Silvio_Grosso · January 28, 2017, 6:01pm

Hello,

Another worse problem related to PhotoFlow (today’s version 20170128):
It is always unable to restore any image which has previously crashed due to the clone stamp tool.
In essence, none of my images are able to being restored with the actions made with the clone tool before it crashed PhotoFlow.

To reproduce this (Windows 7 - 64 bit):

open a Raw Nef image (D700) and work with the clone stamp tool until PhotoFlow crashes;
Restart PhotoFlow and open the same image;
Click Ok to restore the same image;
Do something with other different tools (e.g. > basic editing): sooner or later PhotoFlow always crashes.

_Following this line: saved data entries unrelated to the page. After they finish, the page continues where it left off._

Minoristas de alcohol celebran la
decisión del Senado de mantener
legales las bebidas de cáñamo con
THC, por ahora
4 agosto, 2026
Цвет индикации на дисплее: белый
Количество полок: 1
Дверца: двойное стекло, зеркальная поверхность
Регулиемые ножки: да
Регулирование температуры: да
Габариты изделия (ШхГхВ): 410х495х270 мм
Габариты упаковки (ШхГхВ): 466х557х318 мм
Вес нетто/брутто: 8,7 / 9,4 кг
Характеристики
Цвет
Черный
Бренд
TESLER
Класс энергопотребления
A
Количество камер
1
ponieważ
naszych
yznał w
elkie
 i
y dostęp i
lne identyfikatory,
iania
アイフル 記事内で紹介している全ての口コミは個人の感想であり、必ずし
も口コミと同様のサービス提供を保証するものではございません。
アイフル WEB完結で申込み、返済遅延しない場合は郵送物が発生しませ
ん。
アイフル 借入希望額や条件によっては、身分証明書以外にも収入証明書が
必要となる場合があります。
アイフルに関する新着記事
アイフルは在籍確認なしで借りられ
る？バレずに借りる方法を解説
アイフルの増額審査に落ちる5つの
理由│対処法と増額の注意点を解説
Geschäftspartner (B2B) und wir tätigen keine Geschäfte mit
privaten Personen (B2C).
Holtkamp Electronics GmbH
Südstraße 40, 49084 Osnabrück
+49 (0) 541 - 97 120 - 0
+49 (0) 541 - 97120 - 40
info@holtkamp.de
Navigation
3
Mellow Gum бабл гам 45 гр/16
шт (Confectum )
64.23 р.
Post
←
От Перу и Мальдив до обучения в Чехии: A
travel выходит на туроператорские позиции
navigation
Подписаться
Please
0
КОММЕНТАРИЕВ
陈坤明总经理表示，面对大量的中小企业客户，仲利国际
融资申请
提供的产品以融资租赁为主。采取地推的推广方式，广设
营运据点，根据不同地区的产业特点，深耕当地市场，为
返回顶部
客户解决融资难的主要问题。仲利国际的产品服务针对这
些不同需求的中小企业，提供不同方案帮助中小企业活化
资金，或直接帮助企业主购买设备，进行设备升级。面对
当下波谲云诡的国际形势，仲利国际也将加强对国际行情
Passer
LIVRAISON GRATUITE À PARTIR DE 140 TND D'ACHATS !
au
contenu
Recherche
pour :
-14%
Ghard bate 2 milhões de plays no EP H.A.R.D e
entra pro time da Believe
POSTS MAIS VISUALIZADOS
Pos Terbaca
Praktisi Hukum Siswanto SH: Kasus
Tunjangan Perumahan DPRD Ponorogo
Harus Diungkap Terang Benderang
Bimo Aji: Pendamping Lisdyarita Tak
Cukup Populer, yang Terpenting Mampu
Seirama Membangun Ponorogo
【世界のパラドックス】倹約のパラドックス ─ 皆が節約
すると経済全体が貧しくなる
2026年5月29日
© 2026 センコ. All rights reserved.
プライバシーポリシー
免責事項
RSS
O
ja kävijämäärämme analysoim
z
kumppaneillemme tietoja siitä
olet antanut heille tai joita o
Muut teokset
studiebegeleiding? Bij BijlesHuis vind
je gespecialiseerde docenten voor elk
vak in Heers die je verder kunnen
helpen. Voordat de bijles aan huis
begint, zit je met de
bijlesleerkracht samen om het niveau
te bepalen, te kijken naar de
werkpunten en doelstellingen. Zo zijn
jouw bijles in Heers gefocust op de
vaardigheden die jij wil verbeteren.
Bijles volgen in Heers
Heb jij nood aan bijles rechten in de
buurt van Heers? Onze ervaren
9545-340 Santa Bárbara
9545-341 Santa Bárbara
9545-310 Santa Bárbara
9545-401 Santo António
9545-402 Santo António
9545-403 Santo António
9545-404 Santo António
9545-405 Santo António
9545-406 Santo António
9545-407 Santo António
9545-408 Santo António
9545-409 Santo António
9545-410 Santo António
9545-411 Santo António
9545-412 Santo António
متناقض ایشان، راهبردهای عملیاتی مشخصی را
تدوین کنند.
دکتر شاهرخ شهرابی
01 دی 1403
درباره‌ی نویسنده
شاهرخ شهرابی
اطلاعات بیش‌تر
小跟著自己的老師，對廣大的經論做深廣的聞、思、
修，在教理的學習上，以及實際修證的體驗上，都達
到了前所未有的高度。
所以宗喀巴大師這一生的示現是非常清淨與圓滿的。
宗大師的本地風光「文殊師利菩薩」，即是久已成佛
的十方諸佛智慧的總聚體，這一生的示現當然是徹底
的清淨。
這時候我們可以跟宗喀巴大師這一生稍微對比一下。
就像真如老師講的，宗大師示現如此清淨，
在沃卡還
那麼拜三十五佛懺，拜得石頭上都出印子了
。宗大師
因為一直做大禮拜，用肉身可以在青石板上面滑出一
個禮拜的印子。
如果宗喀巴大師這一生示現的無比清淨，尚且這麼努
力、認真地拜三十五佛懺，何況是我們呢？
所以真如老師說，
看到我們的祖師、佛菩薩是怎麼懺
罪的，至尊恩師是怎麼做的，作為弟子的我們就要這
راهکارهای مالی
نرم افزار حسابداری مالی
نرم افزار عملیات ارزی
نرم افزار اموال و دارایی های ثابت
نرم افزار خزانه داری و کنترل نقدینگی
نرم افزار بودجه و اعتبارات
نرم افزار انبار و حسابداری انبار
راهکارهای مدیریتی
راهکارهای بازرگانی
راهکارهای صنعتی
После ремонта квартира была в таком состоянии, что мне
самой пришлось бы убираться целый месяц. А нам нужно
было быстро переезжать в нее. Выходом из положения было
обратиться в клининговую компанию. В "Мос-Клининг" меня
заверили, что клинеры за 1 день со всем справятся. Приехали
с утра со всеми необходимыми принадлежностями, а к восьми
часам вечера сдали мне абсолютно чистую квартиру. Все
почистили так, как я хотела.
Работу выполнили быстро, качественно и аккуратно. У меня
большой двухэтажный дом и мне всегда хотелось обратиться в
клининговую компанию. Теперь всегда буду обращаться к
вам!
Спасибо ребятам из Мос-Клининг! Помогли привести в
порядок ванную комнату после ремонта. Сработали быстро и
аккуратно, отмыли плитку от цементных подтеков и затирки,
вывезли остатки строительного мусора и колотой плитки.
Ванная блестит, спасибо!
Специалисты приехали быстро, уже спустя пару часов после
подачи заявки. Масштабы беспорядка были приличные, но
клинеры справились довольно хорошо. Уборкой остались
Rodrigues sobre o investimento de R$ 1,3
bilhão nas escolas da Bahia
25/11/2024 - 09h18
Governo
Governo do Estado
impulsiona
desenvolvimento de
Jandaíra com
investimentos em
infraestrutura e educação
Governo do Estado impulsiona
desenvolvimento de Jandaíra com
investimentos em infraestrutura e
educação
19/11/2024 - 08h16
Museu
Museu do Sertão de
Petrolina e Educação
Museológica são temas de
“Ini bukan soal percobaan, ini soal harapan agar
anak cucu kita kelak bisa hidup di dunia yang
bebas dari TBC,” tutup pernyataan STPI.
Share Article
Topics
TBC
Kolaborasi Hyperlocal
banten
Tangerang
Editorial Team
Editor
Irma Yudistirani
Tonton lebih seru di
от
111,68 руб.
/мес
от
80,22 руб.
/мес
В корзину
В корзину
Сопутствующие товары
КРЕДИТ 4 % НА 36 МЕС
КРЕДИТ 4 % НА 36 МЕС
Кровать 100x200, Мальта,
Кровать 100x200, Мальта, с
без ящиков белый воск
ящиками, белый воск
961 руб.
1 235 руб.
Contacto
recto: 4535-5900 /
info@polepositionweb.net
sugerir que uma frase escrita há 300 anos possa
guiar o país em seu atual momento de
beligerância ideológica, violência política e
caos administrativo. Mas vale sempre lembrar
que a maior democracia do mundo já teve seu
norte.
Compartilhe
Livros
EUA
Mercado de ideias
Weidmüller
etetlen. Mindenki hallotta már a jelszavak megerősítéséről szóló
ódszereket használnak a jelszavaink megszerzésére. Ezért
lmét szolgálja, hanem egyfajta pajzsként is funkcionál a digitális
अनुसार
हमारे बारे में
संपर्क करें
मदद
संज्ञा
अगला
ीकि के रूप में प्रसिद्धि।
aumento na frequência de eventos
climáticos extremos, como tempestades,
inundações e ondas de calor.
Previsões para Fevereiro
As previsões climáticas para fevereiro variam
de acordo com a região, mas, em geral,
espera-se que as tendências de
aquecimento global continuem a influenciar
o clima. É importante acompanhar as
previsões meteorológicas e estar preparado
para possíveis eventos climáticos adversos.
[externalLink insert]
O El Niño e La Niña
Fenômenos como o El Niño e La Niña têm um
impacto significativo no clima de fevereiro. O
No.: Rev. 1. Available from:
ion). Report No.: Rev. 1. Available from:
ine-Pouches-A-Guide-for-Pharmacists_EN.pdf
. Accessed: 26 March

To avoid this crash and finally save your image you must delete all changes done with the clone stamp tool (by simpling unchecking the stamp tool option from the layer stack).

Here is the log text file [1] and the ancillary video with all my steps [2].

[1] https://dl.dropboxusercontent.com/u/3095134/PC_TRUCCHI/BUG_REPORTS/2016_01_28_logs/crash_recovery_failing_log.txt
[2] https://dl.dropboxusercontent.com/u/3095134/PC_TRUCCHI/BUG_REPORTS/2016_01_28_logs/PHOTOFLOW_20170128_CLONE_STAMP_RESTORING_FAILING.avi

assaft · January 28, 2017, 11:58pm

OK, and how does the caching work? do you cache the output of each chunk of each layer?

Regarding the number of threads being used - last time I tried to run with gdb there were still hundreds of messages about thread creation and termination.

About the latest Windows build, I’ll try to find time to check it soon.